Als "Post Doc" beschäftigte er sich in Mainz mit Meeresalgen und ihrer Resitenz gegen Bakterienbefall. Mithilfe von Nanopartikelnentwickelte er einen Schiffslack, der gegen Algen- und Bakterienbefall im Meerwasser resistent ist. Die Arbeit wurde 2012 in „Nature Nanotechnology“ publiziert und von BASF patentiert.
Auch die Studie, die am 15. März im renommierten Wissenschaftsmagazin „Science“ veröffentlicht wurde, ist noch in Mainz entstanden. Darin beschreibt der 34-Jährige die Entwicklung eines neuen Materials, das außergewöhnlich robust und zugleich so biegsam wie Gummi ist. Glasschwämme dienten dafür als Inspiration. Die stangenartigen Tiere leben seit mehr als 500 Millionen Jahren auf dem Meeresgrund.
Sie bestehen aus nadelförmigen Skelettelementen, die durch Biomineralisation aus dem Mineral Kalzit und einem organischem Kleber (Proteine) Schicht um Schicht zu einer perfekten Struktur anwachsen. „Diesen natürlichen Entstehungsprozess haben wir versucht zu kopieren, indem wir im Labor Silikateine zu Kalzit-Nanopartikeln hinzugefügt haben“, erläutert Natalio.
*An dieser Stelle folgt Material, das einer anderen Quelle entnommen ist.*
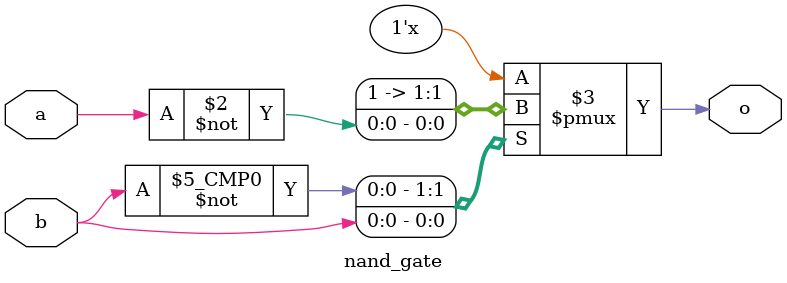
<source format=v>
module nand_gate(
  input a,b,
  output reg o
);
    always @(*) begin
        case (b)
           1'b0 : o = 1;
           1'b1 : o = ~a;
           endcase
        
    end
endmodule
</source>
Mit Hilfe des Proteins Silikatein bilden einige Schwammarten ihr Skelett.
Der Prozess ist mit einer Kristallisation vergleichbar. „Aber statt wie bei einer Kristallisation einen Kristall mit Ecken und Kanten zu bilden, wuchsen längliche Stäbe, die aussahen wie Zigarren“, erzählt Natalio. Jeder der nadelförmigen „Stäbe“ besteht aus winzigen Nanopartikeln aus Kalzit. Außerlich ähnelten sie ihren natürlichen Vorbildern. Zur Überraschung der Forscher erwiesen sie sich aber als dreimal so robust. Selbst wenn sie im 180-Grad-Winkel zu einem U gebogen werden, überstehen die Nadeln diese extreme Belastung nahezu unbeschadet.
Die künstlichen Skelettnadeln im Video:
Dahinter steckt ein bislang unbekannter Aufbaumechanismus des Biominerals: Die Silikateine wirken wie ein Schmiermittel, das die Kalzit-Nanopartikel miteinander verbindet und zugleich die Elastizität der Struktur erhält. Dem Team um Filipe Natalio ist es damit gelungen, den natürlichen Bauplan dieses Biominerals zu entschlüsseln und das erste biomimetische Biomineral mit ähnlichen bzw. sogar verbesserten Eigenschaften zu entwickeln.